You invoke it using the class, like this:

Thread *t = Thread::current();

When a normal method is executing, a pointer to the current object is available as the variable this, and you can access instance variables in that object directly. When a static method executes, there is no current object and no this variable available to the code of the method. A static method can't reference instance variables of the "current object" because there is no "current object".

Static methods are useful in situations where there isn't an object available to use for invoking the method, or where the functionality provided by the method doesn't relate to a specific instance of the class. The static methods in the Thread class are declared as static because they can be invoked in places where there is no Thread object available; most of the static methods operate implicitly on the thread that is currently running.

Static Variables

Classes can also contain static variables. A static variable is one that is declared with the keyword static. For example, in the Thread class we have defined the ready queue as a static variable with this declaration:

static std::queue<Thread*> ready_;

Normal variables defined in classes (called instance variables or member variables) are part of objects: there is a separate instance of the variable in each instance of the object. When a method refers to an instance variable, it accesses the variable associated with the current object. A static variable has only one instance, whose storage is allocated outside any object. When a method refers to a static variable, it will access the same variable regardless of the current object. Static variables are useful for holding information that is shared across all of the objects of the class; for example, the ready queue is shared by all threads. Static methods often access static variables (for example, the redispatch method will need to access ready_.)

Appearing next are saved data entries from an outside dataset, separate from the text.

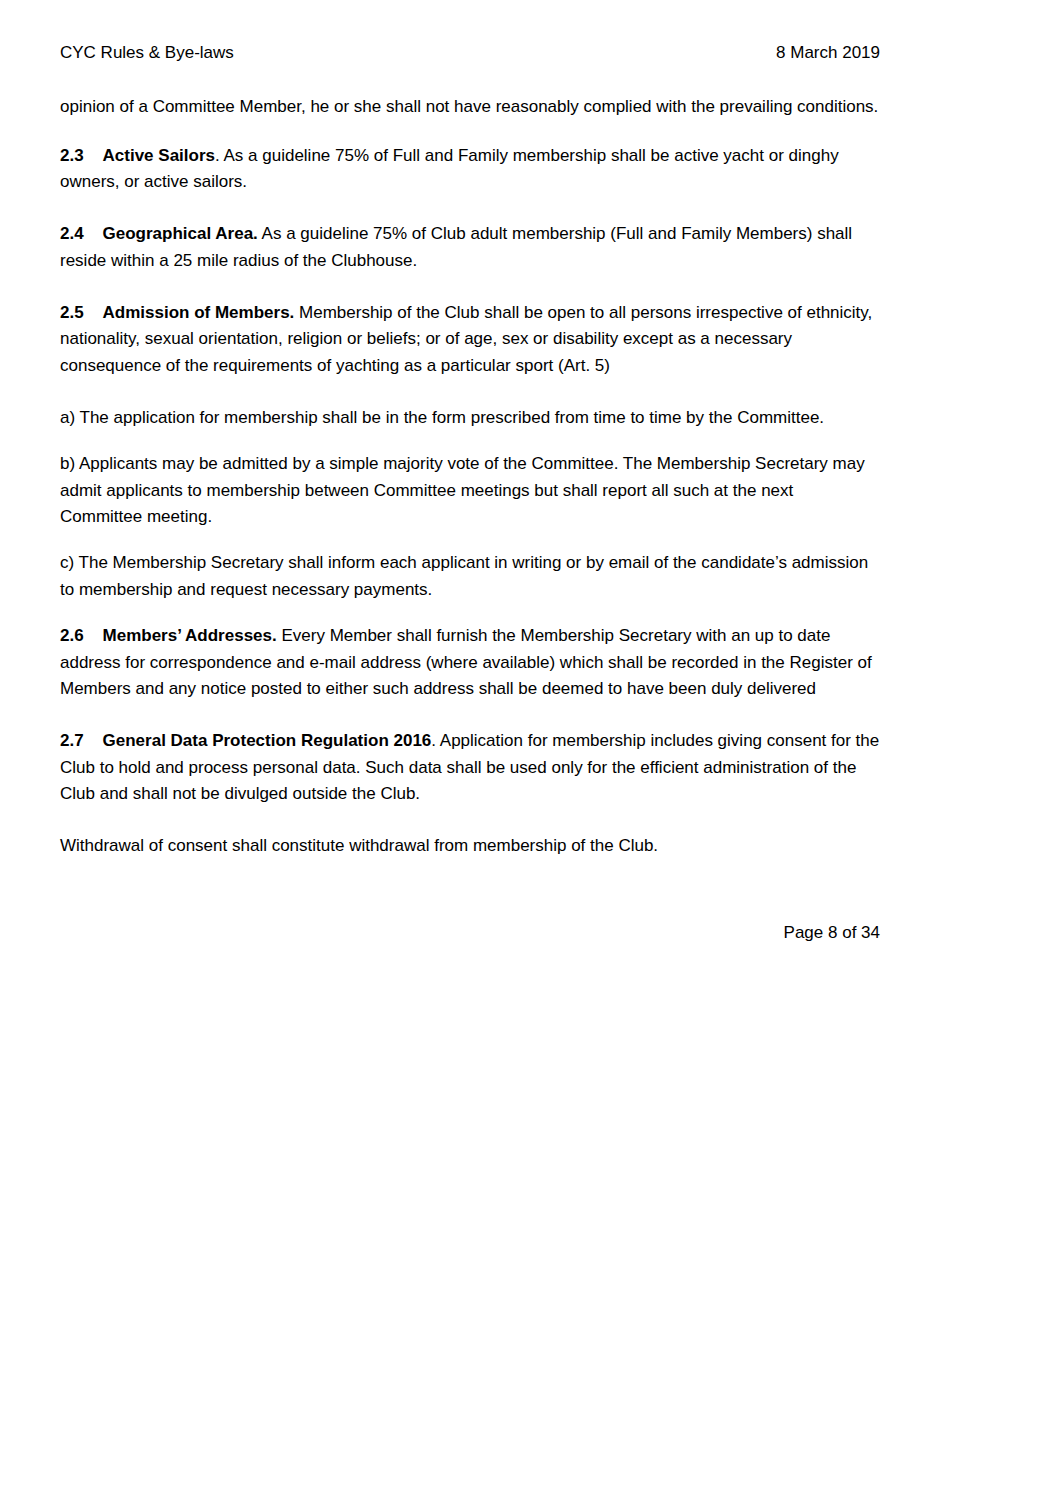CYC Rules & Bye-laws 8 March 2019
opinion of a Committee Member, he or she shall not have reasonably complied with the prevailing conditions.
2.3 Active Sailors. As a guideline 75% of Full and Family membership shall be active yacht or dinghy owners, or active sailors.
2.4 Geographical Area. As a guideline 75% of Club adult membership (Full and Family Members) shall reside within a 25 mile radius of the Clubhouse.
2.5 Admission of Members. Membership of the Club shall be open to all persons irrespective of ethnicity, nationality, sexual orientation, religion or beliefs; or of age, sex or disability except as a necessary consequence of the requirements of yachting as a particular sport (Art. 5)
a) The application for membership shall be in the form prescribed from time to time by the Committee.
b) Applicants may be admitted by a simple majority vote of the Committee. The Membership Secretary may admit applicants to membership between Committee meetings but shall report all such at the next Committee meeting.
c) The Membership Secretary shall inform each applicant in writing or by email of the candidate’s admission to membership and request necessary payments.
2.6 Members’ Addresses. Every Member shall furnish the Membership Secretary with an up to date address for correspondence and e-mail address (where available) which shall be recorded in the Register of Members and any notice posted to either such address shall be deemed to have been duly delivered
2.7 General Data Protection Regulation 2016. Application for membership includes giving consent for the Club to hold and process personal data. Such data shall be used only for the efficient administration of the Club and shall not be divulged outside the Club.
Withdrawal of consent shall constitute withdrawal from membership of the Club.
Page 8 of 34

A quirk of static variables is that they must be defined as well as declared. The code above declares the variable ready_ but does not actually define it (i.e. allocate storage for it). The definition of ready_ is in the file thread.cc:

std::queue<Thread*> Thread::ready_;

Notice that the variable is named with the prefix Thread::, similar to a static method.

new and delete

In C++, the new operator allocates memory on the heap, and delete frees that memory on the heap. So if we want to make a pointer to a heap-allocated int, we could do:

int *ptr = new int;
...
delete ptr;

delete deletes the memory that the pointer points to, so the pointer can be used to point to something else.

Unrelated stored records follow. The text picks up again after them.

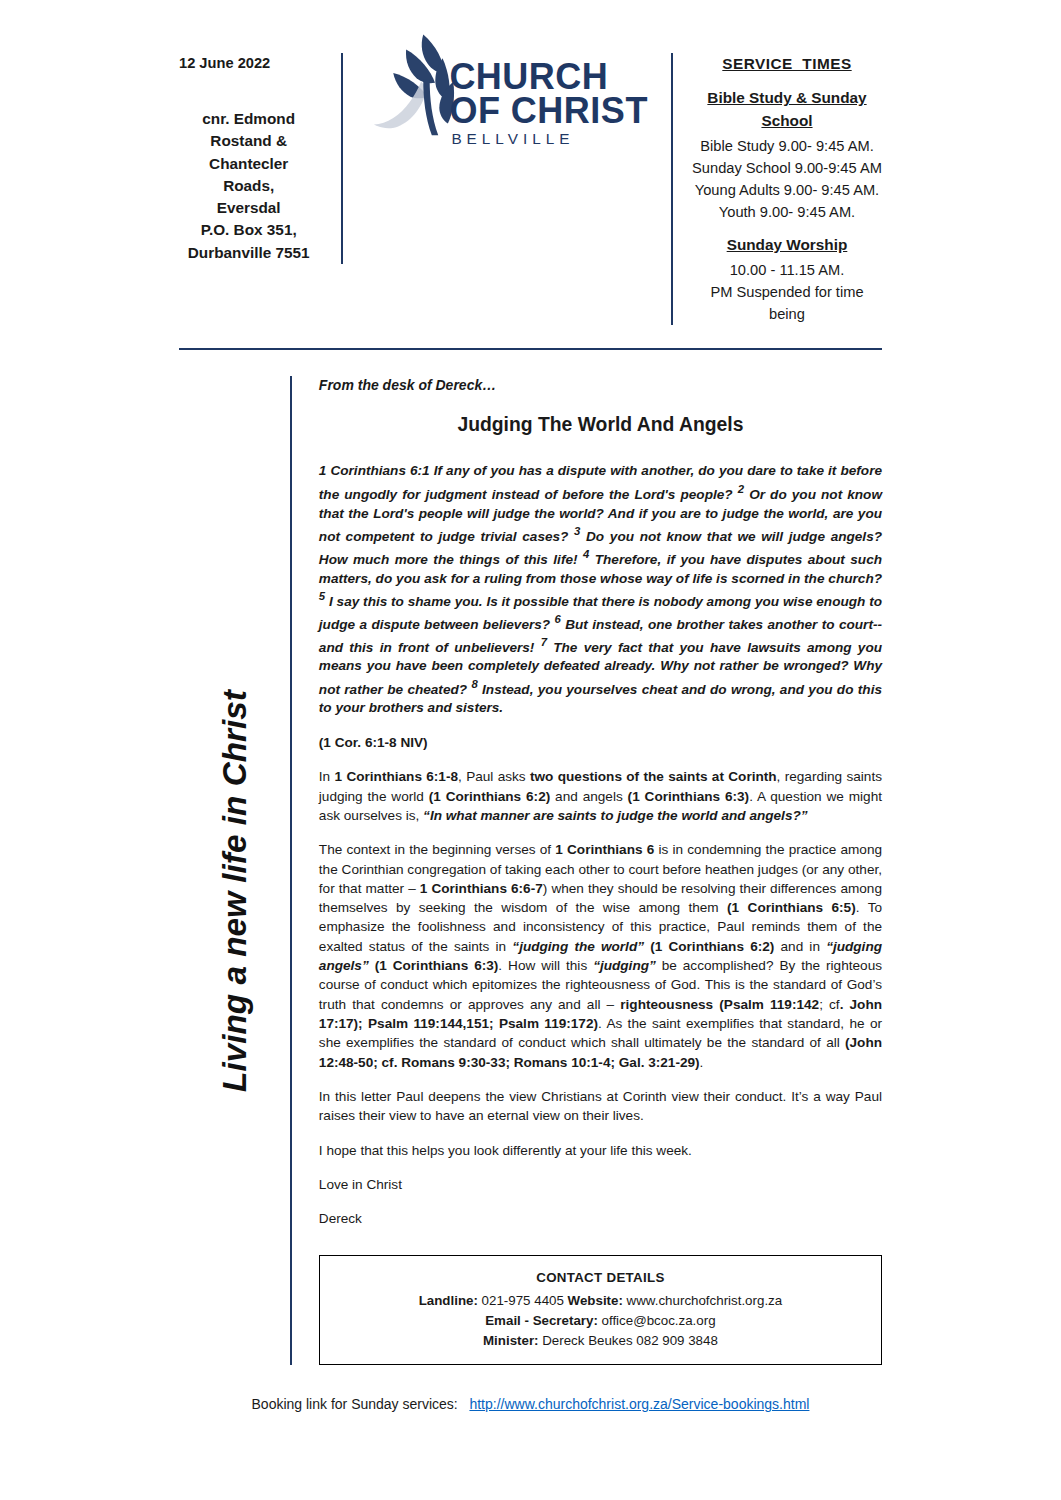12 June 2022
cnr. Edmond
Rostand &
Chantecler
Roads,
Eversdal
P.O. Box 351,
Durbanville 7551
CHURCH
OF CHRIST
BELLVILLE
SERVICE TIMES
Bible Study & Sunday School
Bible Study 9.00- 9:45 AM.
Sunday School 9.00-9:45 AM
Young Adults 9.00- 9:45 AM.
Youth 9.00- 9:45 AM.
Sunday Worship
10.00 - 11.15 AM.
PM Suspended for time being
Living a new life in Christ
From the desk of Dereck…
Judging The World And Angels
1 Corinthians 6:1 If any of you has a dispute with another, do you dare to take it before the ungodly for judgment instead of before the Lord's people? 2 Or do you not know that the Lord's people will judge the world? And if you are to judge the world, are you not competent to judge trivial cases? 3 Do you not know that we will judge angels? How much more the things of this life! 4 Therefore, if you have disputes about such matters, do you ask for a ruling from those whose way of life is scorned in the church? 5 I say this to shame you. Is it possible that there is nobody among you wise enough to judge a dispute between believers? 6 But instead, one brother takes another to court-- and this in front of unbelievers! 7 The very fact that you have lawsuits among you means you have been completely defeated already. Why not rather be wronged? Why not rather be cheated? 8 Instead, you yourselves cheat and do wrong, and you do this to your brothers and sisters.
(1 Cor. 6:1-8 NIV)
In 1 Corinthians 6:1-8, Paul asks two questions of the saints at Corinth, regarding saints judging the world (1 Corinthians 6:2) and angels (1 Corinthians 6:3). A question we might ask ourselves is, “In what manner are saints to judge the world and angels?”
The context in the beginning verses of 1 Corinthians 6 is in condemning the practice among the Corinthian congregation of taking each other to court before heathen judges (or any other, for that matter – 1 Corinthians 6:6-7) when they should be resolving their differences among themselves by seeking the wisdom of the wise among them (1 Corinthians 6:5). To emphasize the foolishness and inconsistency of this practice, Paul reminds them of the exalted status of the saints in “judging the world” (1 Corinthians 6:2) and in “judging angels” (1 Corinthians 6:3). How will this “judging” be accomplished? By the righteous course of conduct which epitomizes the righteousness of God. This is the standard of God’s truth that condemns or approves any and all – righteousness (Psalm 119:142; cf. John 17:17); Psalm 119:144,151; Psalm 119:172). As the saint exemplifies that standard, he or she exemplifies the standard of conduct which shall ultimately be the standard of all (John 12:48-50; cf. Romans 9:30-33; Romans 10:1-4; Gal. 3:21-29).
In this letter Paul deepens the view Christians at Corinth view their conduct. It’s a way Paul raises their view to have an eternal view on their lives.
I hope that this helps you look differently at your life this week.
Love in Christ
Dereck
CONTACT DETAILS
Landline: 021-975 4405 Website: www.churchofchrist.org.za
Email - Secretary: office@bcoc.za.org
Minister: Dereck Beukes 082 909 3848
Booking link for Sunday services: http://www.churchofchrist.org.za/Service-bookings.html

Extra: Initialization Lists

While not required on this assignment, you may sometimes see initialization lists in C++ used to initialize instance variables. Most of the time, we can initialize instance variables in the constructor or the header file. However, sometimes we must initialize them via an initialization list; this is a list of initializations that happen when a new object is constructed but before the constructor body is called. It looks like this:

class MyClass {
...
private:
    int x;
}

...
// constructor
MyClass(int num) : x(num) {
    ...
} 

Notice the colon after the constructor, followed by a list of one or more initializations. We can initialize instance variables here - for example, x is initialized to have the value of num. While in this case we also could have initialized x in the constructor body by doing x = num, there are some benefits to using initialization lists - for instance, it turns out that in C++, if you initialize an instance variable in the constructor, that may actually be the second time C++ initializes that instance variable; as it may initialize it prior to an "empty" value, and then again when you set it in the constructor. However, if you use an initialization list, it avoids this double-initialization, which can improve efficiency. If you're interested in learning more about initialization list uses you can check out this guide here.